[Task description]:
Reproduce every one of the records below word for word, keeping each line intact.

━━━━━ Task material

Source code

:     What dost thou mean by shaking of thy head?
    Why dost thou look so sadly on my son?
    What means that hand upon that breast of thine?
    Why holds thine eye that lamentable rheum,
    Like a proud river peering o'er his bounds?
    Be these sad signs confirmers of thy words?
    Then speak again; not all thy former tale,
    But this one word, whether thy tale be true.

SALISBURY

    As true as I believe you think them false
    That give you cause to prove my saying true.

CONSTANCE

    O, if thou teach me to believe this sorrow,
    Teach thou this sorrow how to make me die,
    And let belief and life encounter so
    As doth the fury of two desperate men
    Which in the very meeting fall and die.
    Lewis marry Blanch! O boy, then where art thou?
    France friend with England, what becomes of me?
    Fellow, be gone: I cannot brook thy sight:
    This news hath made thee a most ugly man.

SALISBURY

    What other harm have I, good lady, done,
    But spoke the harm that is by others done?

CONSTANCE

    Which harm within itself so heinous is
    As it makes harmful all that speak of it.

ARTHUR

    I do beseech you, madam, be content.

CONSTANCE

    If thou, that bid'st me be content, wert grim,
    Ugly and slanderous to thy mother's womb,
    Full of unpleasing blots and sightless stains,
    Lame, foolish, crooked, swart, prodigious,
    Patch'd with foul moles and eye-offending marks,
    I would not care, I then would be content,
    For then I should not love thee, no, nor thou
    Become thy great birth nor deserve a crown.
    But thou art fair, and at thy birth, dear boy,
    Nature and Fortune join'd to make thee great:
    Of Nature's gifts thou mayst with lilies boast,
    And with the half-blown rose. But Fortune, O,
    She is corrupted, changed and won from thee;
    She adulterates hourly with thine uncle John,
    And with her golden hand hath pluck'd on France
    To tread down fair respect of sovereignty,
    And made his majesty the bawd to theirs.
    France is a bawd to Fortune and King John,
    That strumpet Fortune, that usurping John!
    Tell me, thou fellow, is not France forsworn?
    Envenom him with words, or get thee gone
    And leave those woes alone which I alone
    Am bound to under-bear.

━━━━━━━━━━

[Finished exercise]:
Source code

:     What dost thou mean by shaking of thy head?
    Why dost thou look so sadly on my son?
    What means that hand upon that breast of thine?
    Why holds thine eye that lamentable rheum,
    Like a proud river peering o'er his bounds?
    Be these sad signs confirmers of thy words?
    Then speak again; not all thy former tale,
    But this one word, whether thy tale be true.

SALISBURY

    As true as I believe you think them false
    That give you cause to prove my saying true.

CONSTANCE

    O, if thou teach me to believe this sorrow,
    Teach thou this sorrow how to make me die,
    And let belief and life encounter so
    As doth the fury of two desperate men
    Which in the very meeting fall and die.
    Lewis marry Blanch! O boy, then where art thou?
    France friend with England, what becomes of me?
    Fellow, be gone: I cannot brook thy sight:
    This news hath made thee a most ugly man.

SALISBURY

    What other harm have I, good lady, done,
    But spoke the harm that is by others done?

CONSTANCE

    Which harm within itself so heinous is
    As it makes harmful all that speak of it.

ARTHUR

    I do beseech you, madam, be content.

CONSTANCE

    If thou, that bid'st me be content, wert grim,
    Ugly and slanderous to thy mother's womb,
    Full of unpleasing blots and sightless stains,
    Lame, foolish, crooked, swart, prodigious,
    Patch'd with foul moles and eye-offending marks,
    I would not care, I then would be content,
    For then I should not love thee, no, nor thou
    Become thy great birth nor deserve a crown.
    But thou art fair, and at thy birth, dear boy,
    Nature and Fortune join'd to make thee great:
    Of Nature's gifts thou mayst with lilies boast,
    And with the half-blown rose. But Fortune, O,
    She is corrupted, changed and won from thee;
    She adulterates hourly with thine uncle John,
    And with her golden hand hath pluck'd on France
    To tread down fair respect of sovereignty,
    And made his majesty the bawd to theirs.
    France is a bawd to Fortune and King John,
    That strumpet Fortune, that usurping John!
    Tell me, thou fellow, is not France forsworn?
    Envenom him with words, or get thee gone
    And leave those woes alone which I alone
    Am bound to under-bear.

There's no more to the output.